Disease-modifying drugs for relapsing-remitting multiple sclerosis are a relevant example. Pharmaceutical companies have generated high revenues for disease-modifying drugs since these were first approved internationally in 1993. Since 2001, treatment trials have indicated that hematopoietic stem cell transplantation can halt the disease multiple sclerosis (4), but there is an absence of randomised, controlled trials because hematopoietic stem cell transplantation is of no commercial interest to the industry – the patents on the chemotherapy drugs have expired. A publicly funded Norwegian randomised, controlled trial is currently planned, but it lacks funding.
An approved drug may be prescribed for an unapproved indication when this is medically justified. Treatment trials of rituximab (MabThera) by Swedish neurologists indicate that it has good efficacy for multiple sclerosis, and they have therefore prescribed the drug off-label (5, 6).
Rituximab showed good efficacy for relapsing-remitting multiple sclerosis in phase 2 trials, but Roche did not proceed with randomised, controlled trials (phase 3 trials), presumably because their patent for rituximab expired in 2015 (6, 7). The company is now putting pressure on the Swedish health authorities to stop off-label prescribing of rituximab, probably because their patented disease-modifying drug ocrelizumab will soon be approved (7).
Ocrelizumab is almost identical to rituximab and presumably a patent extender, an example of evergreening – patenting of a new drug that only represents a slight modification of an old drug (7, 8). In 2010, Roche discontinued randomised, controlled trials of ocrelizumab for rheumatoid arthritis and lupus erythematosus due to lethal infections. Rituximab has a better side effect profile (9).

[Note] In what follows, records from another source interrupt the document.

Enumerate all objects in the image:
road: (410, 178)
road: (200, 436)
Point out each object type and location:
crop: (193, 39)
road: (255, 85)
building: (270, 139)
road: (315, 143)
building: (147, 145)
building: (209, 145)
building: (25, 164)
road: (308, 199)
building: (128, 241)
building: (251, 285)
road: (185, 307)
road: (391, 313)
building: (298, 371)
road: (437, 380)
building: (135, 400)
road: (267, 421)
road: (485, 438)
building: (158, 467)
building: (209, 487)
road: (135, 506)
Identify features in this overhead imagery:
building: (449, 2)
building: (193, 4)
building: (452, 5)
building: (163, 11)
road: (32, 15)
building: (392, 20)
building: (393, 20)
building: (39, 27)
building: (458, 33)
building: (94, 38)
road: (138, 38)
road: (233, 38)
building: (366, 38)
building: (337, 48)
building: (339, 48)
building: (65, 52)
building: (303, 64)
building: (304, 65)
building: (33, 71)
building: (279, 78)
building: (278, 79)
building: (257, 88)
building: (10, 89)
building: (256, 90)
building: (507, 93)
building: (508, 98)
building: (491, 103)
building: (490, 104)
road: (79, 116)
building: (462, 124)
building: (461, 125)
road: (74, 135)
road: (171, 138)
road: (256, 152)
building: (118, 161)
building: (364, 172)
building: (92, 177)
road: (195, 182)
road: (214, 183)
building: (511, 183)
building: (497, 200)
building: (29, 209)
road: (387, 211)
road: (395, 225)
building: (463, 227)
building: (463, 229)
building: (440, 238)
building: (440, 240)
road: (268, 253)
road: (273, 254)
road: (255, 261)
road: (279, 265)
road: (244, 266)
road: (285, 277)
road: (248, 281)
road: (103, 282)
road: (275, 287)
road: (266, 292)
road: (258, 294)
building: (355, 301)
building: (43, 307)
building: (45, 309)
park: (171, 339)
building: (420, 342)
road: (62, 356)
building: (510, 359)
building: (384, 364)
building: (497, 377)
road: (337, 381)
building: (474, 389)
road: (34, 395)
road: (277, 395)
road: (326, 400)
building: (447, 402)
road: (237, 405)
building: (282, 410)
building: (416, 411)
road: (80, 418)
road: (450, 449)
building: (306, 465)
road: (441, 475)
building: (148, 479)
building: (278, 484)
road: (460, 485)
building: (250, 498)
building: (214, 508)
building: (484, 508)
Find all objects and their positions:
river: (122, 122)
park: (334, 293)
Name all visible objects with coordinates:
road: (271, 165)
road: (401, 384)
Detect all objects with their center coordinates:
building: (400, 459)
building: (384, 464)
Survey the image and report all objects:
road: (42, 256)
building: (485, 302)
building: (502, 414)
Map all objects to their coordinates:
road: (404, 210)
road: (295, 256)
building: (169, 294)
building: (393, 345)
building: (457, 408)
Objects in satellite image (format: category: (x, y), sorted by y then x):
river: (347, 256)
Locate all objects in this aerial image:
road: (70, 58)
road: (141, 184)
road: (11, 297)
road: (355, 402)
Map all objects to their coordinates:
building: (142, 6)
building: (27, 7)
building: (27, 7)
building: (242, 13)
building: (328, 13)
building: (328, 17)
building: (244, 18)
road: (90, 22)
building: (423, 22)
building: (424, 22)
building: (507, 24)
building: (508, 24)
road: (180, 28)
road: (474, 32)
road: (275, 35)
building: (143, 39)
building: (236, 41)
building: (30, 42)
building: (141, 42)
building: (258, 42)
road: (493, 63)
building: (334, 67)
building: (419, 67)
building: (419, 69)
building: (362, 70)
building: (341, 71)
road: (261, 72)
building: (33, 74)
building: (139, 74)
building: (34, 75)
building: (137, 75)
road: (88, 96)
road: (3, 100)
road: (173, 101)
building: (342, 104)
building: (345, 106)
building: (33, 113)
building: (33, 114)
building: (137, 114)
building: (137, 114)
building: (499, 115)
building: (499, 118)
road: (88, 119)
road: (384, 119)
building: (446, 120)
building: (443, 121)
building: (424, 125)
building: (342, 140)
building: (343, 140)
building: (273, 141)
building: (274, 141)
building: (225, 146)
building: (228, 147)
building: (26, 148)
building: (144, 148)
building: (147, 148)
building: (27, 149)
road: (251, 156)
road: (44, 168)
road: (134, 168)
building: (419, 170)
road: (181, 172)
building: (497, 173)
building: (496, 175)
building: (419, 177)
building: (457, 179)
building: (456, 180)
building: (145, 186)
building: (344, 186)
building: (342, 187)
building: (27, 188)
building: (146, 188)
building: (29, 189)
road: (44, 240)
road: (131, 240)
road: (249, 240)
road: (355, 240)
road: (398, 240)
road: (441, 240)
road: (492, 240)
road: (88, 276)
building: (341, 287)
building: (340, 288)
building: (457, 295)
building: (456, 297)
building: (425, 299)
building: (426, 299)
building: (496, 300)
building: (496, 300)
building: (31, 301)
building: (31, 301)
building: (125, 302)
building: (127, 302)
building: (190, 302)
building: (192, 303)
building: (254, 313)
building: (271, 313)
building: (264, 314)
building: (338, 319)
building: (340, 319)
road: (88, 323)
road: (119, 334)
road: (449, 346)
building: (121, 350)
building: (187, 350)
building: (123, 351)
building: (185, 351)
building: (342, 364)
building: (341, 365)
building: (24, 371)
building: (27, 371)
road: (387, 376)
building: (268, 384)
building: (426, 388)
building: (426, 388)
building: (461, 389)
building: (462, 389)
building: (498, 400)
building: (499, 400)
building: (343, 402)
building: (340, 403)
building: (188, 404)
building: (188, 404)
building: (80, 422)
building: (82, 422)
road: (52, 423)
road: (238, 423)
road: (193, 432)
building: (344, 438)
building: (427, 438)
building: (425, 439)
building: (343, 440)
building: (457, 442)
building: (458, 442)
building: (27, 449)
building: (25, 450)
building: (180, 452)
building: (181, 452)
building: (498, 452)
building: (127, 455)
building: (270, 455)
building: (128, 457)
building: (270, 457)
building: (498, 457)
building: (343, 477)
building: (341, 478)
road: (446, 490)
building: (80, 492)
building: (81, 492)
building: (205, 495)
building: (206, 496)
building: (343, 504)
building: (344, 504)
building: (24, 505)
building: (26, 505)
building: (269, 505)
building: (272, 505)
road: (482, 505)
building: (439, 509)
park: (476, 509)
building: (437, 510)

Roche recently demonstrated in a randomised, controlled trial that ocrelizumab has good efficacy for relapsing-remitting multiple sclerosis (10). The efficacy of ocrelizumab is probably no better than that of rituximab, but the former is far more profitable. Ocrelizumab is now being approved and Roche will commence price negotiations – in Norway, with the Health Trust’s Procurement Service (HINAS).
Secret price negotiations with the pharmaceutical companies
In spring 2016, following a request from the pharmaceutical companies, the director of the Health Trust’s Procurement Service announced that the price negotiations with the companies, and pharmaceutical prices, legally were trade secrets (11). This policy change was criticised by the Norwegian Drug Procurement Cooperation, among others, and submitted to public hearing. All the responses from the hearing, except for three – including the response from the pharmaceutical industry – were negative and underscored the importance of transparency, in line with international recommendations (3, 12). The directors of the regional health trusts will soon reach their decision.
Pharmaceutical companies buy political and medical influence, most of all in countries at the forefront in medicine such as the USA, Germany, France, Switzerland and the UK (13). The approval authorities can be influenced – the European Medicines Agency is dependent on these firms for its income – in order for the companies, amongst others things, to achieve higher prices for their drugs (2, 3, 14). This year for the first time, Norwegian health personnel reported the fees they had received from pharmaceutical companies, but only for 2015 (15). A prominent neurologist in the field of multiple sclerosis reported receiving NOK 170 000 (USD 20 700). Participation was voluntary, one third declined to take part, and the amounts reported were not checked.
It is unacceptable that the pharmaceutical companies have virtually sole responsibility for selecting which drugs should be subject to randomised, controlled trials, and for funding and managing these trials. Patients can be given less costly and better drugs more rapidly if politicians ensure responsible regulation (14). The Nordic countries, for example, could establish a shared, publicly owned pharmaceutical company.